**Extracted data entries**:

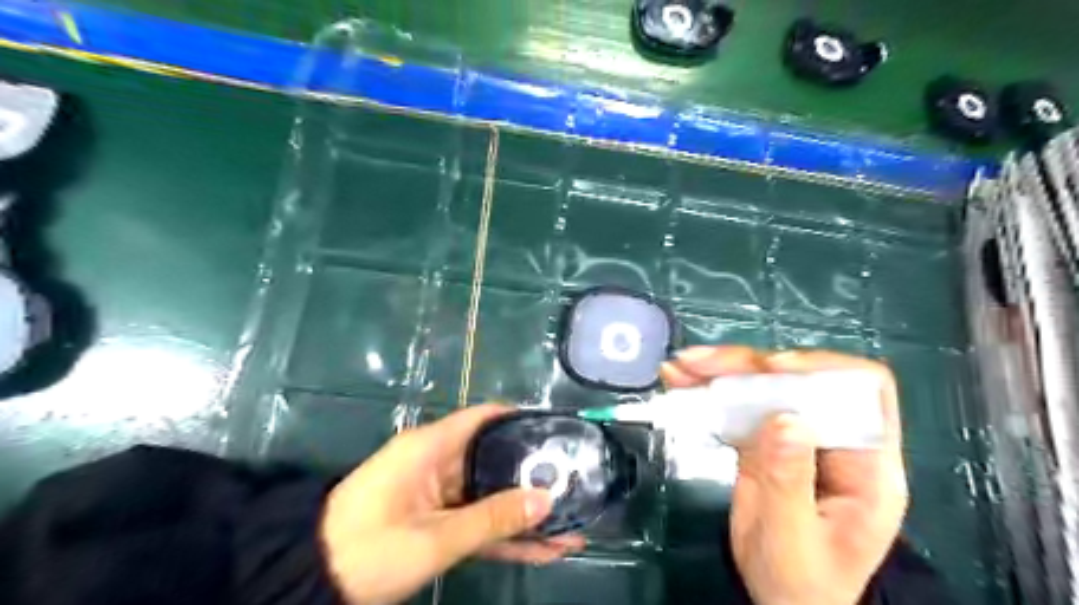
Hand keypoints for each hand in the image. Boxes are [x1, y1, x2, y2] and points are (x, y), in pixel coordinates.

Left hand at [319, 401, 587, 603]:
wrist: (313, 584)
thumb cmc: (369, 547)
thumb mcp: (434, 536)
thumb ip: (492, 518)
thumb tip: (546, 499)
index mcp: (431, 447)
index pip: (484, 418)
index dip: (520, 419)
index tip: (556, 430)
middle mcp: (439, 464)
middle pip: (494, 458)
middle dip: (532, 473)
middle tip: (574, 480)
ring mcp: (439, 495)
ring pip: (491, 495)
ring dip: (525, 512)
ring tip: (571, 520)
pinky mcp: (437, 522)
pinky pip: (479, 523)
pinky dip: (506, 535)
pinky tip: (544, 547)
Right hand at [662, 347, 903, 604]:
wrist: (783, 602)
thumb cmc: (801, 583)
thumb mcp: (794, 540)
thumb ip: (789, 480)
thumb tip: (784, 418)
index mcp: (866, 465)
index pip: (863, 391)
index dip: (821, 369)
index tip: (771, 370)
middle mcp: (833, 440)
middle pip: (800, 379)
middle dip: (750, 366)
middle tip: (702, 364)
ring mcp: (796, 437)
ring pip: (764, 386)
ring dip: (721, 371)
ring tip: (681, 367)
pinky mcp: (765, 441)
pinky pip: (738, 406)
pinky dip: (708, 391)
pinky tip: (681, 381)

---

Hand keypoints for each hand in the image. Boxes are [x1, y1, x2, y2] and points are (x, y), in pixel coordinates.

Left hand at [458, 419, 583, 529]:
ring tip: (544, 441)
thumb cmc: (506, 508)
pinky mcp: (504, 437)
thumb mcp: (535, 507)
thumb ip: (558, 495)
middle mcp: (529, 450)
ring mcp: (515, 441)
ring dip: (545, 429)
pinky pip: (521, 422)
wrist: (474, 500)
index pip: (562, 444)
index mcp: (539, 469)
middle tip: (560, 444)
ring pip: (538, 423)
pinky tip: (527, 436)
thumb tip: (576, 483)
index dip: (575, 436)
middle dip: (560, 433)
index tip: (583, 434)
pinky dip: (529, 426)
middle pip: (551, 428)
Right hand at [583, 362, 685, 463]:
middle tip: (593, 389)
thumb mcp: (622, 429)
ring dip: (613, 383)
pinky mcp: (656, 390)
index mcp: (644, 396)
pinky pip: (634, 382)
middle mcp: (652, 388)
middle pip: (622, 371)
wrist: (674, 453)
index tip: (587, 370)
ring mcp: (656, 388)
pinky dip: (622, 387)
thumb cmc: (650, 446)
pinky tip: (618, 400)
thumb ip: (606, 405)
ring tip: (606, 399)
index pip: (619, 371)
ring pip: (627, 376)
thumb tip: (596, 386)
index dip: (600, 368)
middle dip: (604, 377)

==

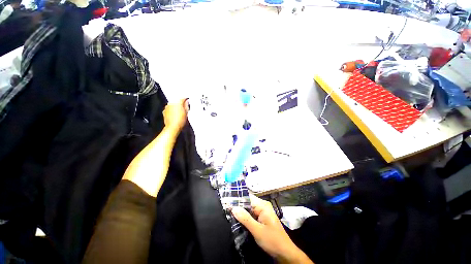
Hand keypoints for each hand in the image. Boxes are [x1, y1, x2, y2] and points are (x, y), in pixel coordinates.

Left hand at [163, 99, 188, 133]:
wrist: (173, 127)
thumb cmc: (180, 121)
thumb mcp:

**What to produce**:
Begin with the line above that has "middle mcp: (833, 440)" and continue through the line that has "pinky tip: (681, 381)", setting each one down exactly. Stop there.

**Solution to this problem**:
middle mcp: (833, 440)
middle pip: (800, 379)
middle dip: (750, 366)
middle tip: (702, 364)
ring mcp: (796, 437)
ring pip: (764, 386)
ring dip: (721, 371)
ring tip: (681, 367)
pinky mcp: (765, 441)
pinky pip: (738, 406)
pinky dip: (708, 391)
pinky tip: (681, 381)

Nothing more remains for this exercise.